Не шевелясь, Донат начинал молиться, чтобы вернуть сон, и черный камень взмывал над головою, размыкались оковы, сразу приступал свежий, просторный воздух. Потому, наверное, дозорщик просыпался, нервно хватал всех лапой, считал, а проваливаясь в забытье, стонал.
Донат спросил у Паисия о пещерном брате:
– Откуль он? С каких мест?
– А кто знает. Пристал в пути и братом назвался, – уклончиво ответил Паисий.

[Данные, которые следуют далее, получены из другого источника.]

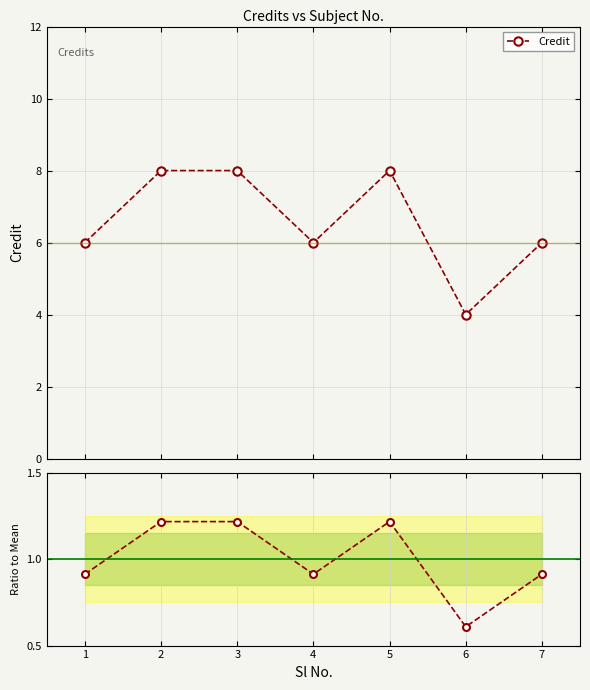

The Credit series shows 6.0 at 7. True or false?

True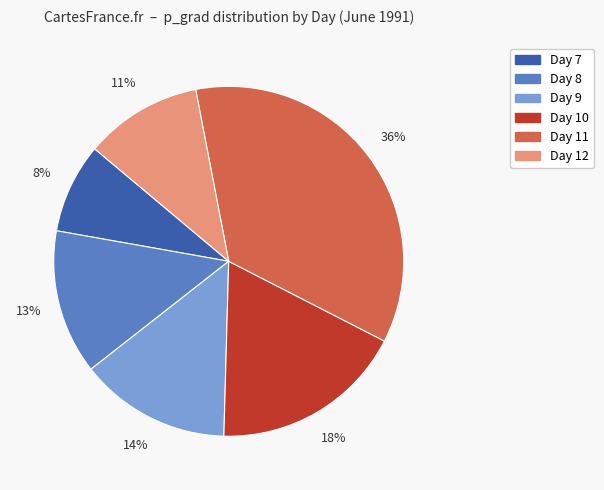

Is there a majority slice in this chart?

No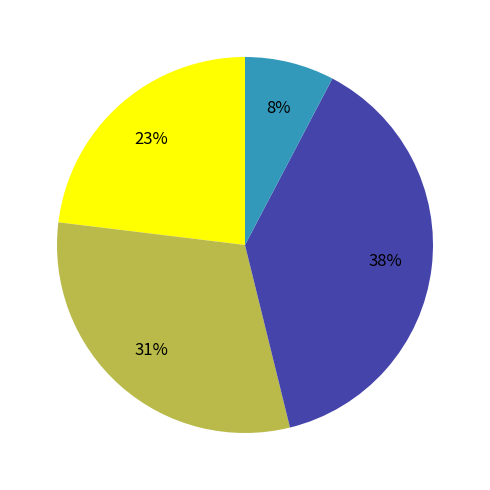

Count the number of slices in the pie.

4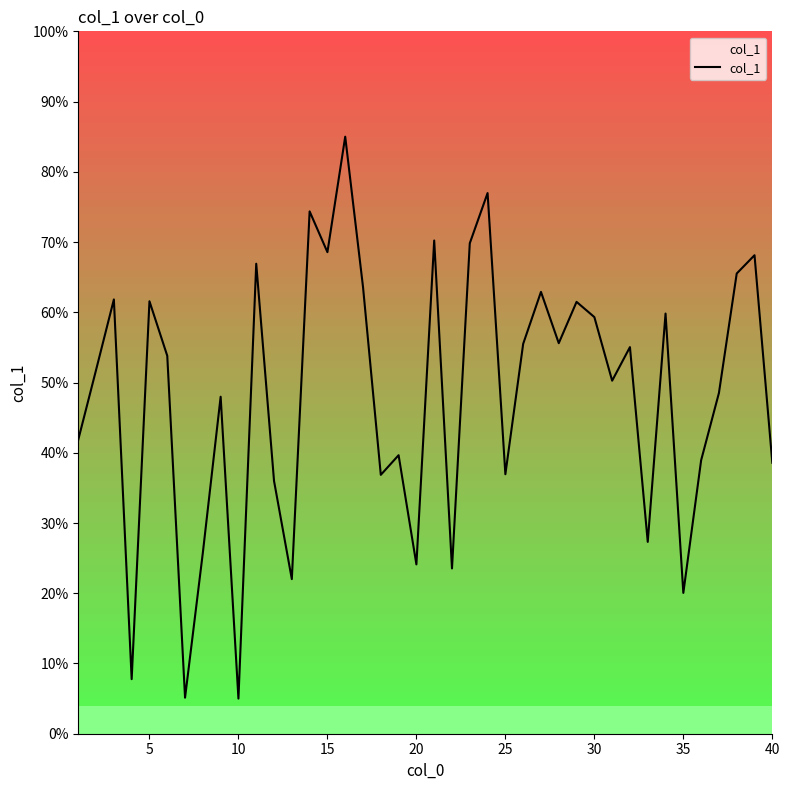

What is the maximum value shown in the chart?

85.0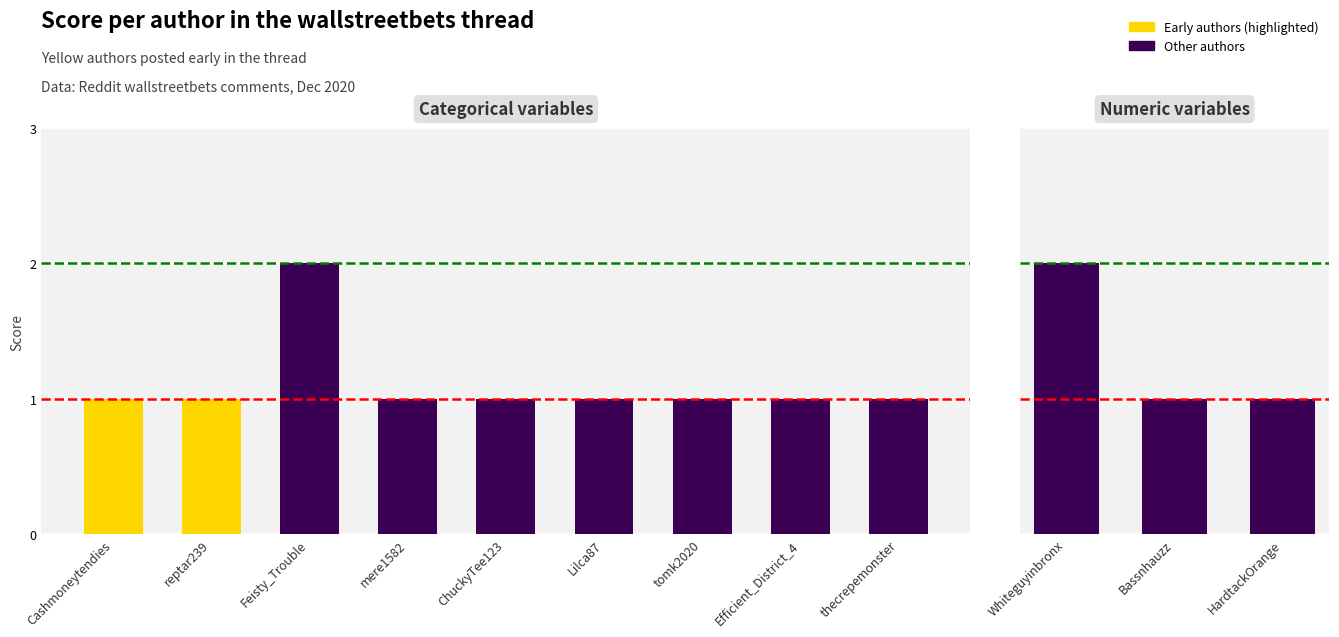

What is the difference between the maximum and minimum values?

1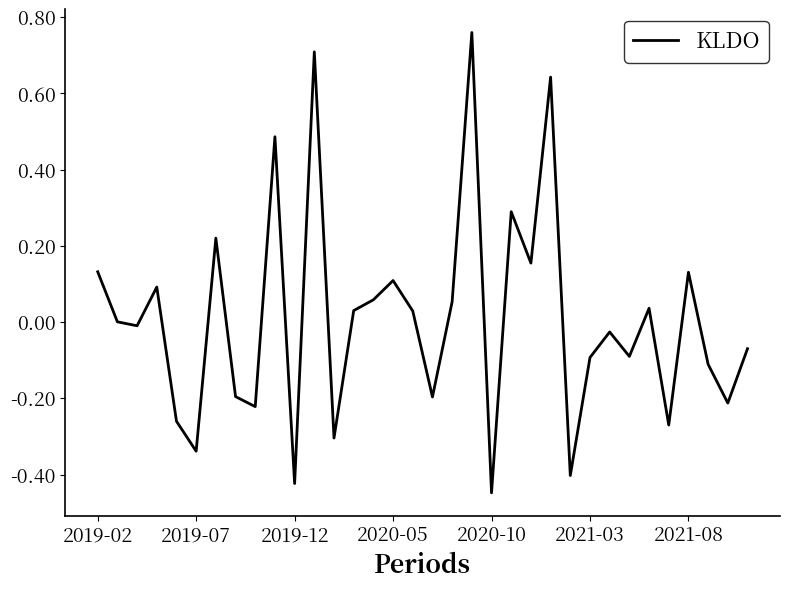

Is this an area chart (filled region under the line)?

No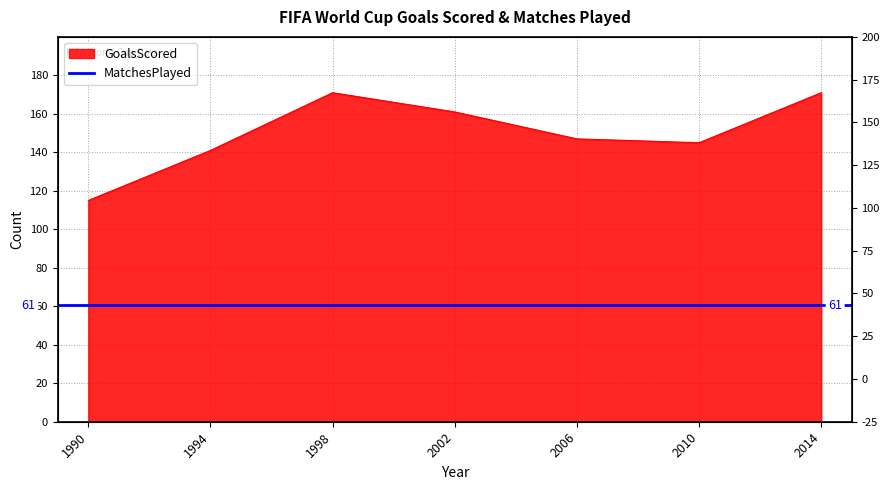

List the labels in order of value, smallest first.

1990, 1994, 2010, 2006, 2002, 1998, 2014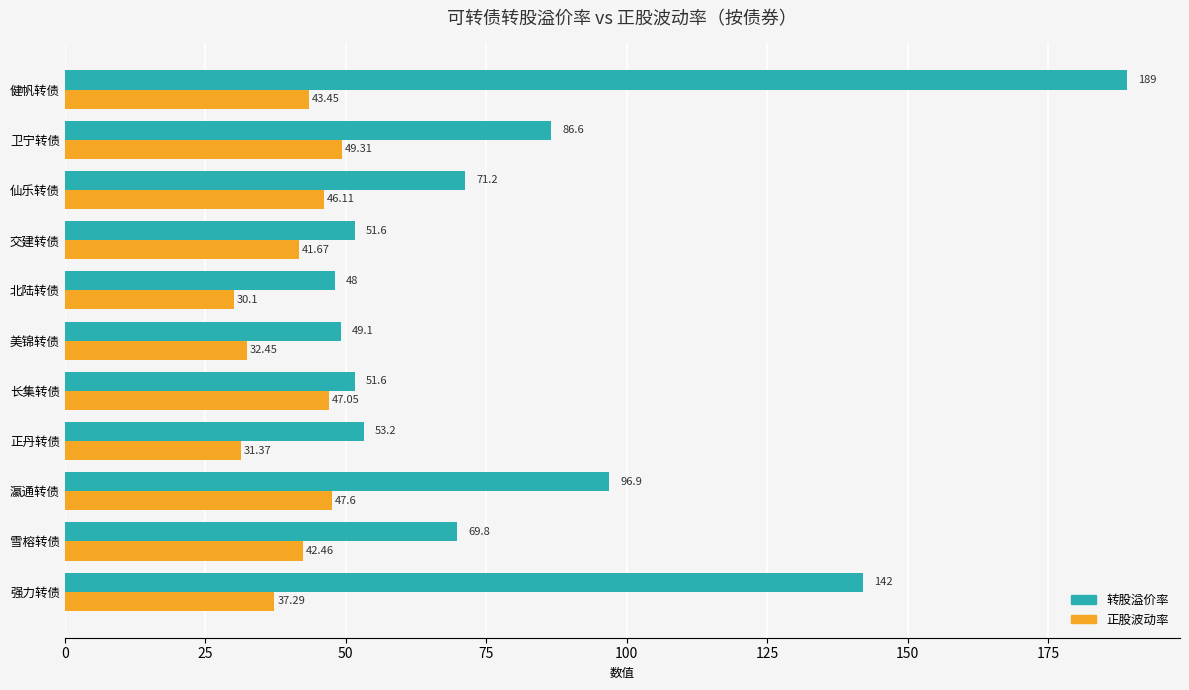

Rank the series by their average value, from highest to lowest.

转股溢价率, 正股波动率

Выше по Мылве, в полуверсте от келий, тянулся затяжной перекат. Чуть зазевался – опружит посудину, затянет в каменья, и поминай как звали. В той теснине вода ярится, таким зверем живет, что человечьего голоса не слыхать. Робкой душе не плаванье; да и то сказать, робкую душу черти в домашней бане в муку затолкнут. Но как одолеют пороги, вздохнут облегченно, и кто-то, не спросясь, заведет тогда песнь, вскинет в поднебесье пронзительный голос, и крик счастливого певца готовно отразится от камня и охотно пойдет гулять по ущелью, разбиваясь в осколки. Как начал дробиться голос и песня запелась желанно, значит, скоро Паисиево особное житье, скрытня, известная рыбарям и плотогонам, вахтерам хлебных магазинов и ясачному народишку. Здесь река кротеет, набирается алого свету, как по крови плывешь, и каждый палый лист, отраженный в воде, наполнен того особого покоя, будто вместе с человеком отплывает в небытие. Но задери голову, а там, в середине скалы, нора, вроде ласточка выточила, возле завис деревянный мосток, а на нем человечишко корячится, ладит бадью. Услыхал брат песню, этот радостный зов, и норовит принять подношение.
Прямо под пещерицей, в подножье по урезу реки, лежит каменистая бурая косица сажени в три длиною, куда и пристает речная посуда. Тут рыбаки осаживают живник шестами, кланяются поясно, кричат вверх, задравши бороды: «Благос-ло-ви-и, стар-че-е!»
И Сам выйдет на зов, покажется народу, в серебряном венце волос, смутно видимый снизу, словно вознесенный, весь обвеянный светом, и немощно вроде бы, не так различимо самому тугому уху отпустит благословенные слова: «Плывите, детушки, с миром. Бог да не оставит в пути!» Брат спустит бадейку, скоро нагрузят отборною живой рыбой и поплывут дальше, радые удаче, светлому дню и отшельнику, что живет в горе, заступнику и миротворцу, помышляющему и страдающему за всех.
Однажды же, тусклым майским днем, впервые за весну послышалась песнь; она сплывала вниз по теснине и замерла внизу. Брат вышел на мосток: на реке покачивался большой живник, полный рыбы. Мужики упирались шестами, удерживали лодку у каменистой косы; один, сложив ладони ко рту, кричал:
– Тамотки беглеца ищут. У вас бегле-е-е-е-ц?
Брат лишь замычал, неторопливо раскручивал вороток, какими в Поморье достают из моря карбас на крутик, опасаясь прилива. Ворот поскрипывал, на конце замохнатевшей верви болталась бадейка, зависнув в пространстве. Снизу подхватили ее в четыре руки, скоро налили черпальницей живой воды, сверху в белой холстинке положили каравашек хлеба.
– Беглых не держим! – отозвался сверху Паисий, благословляя путников.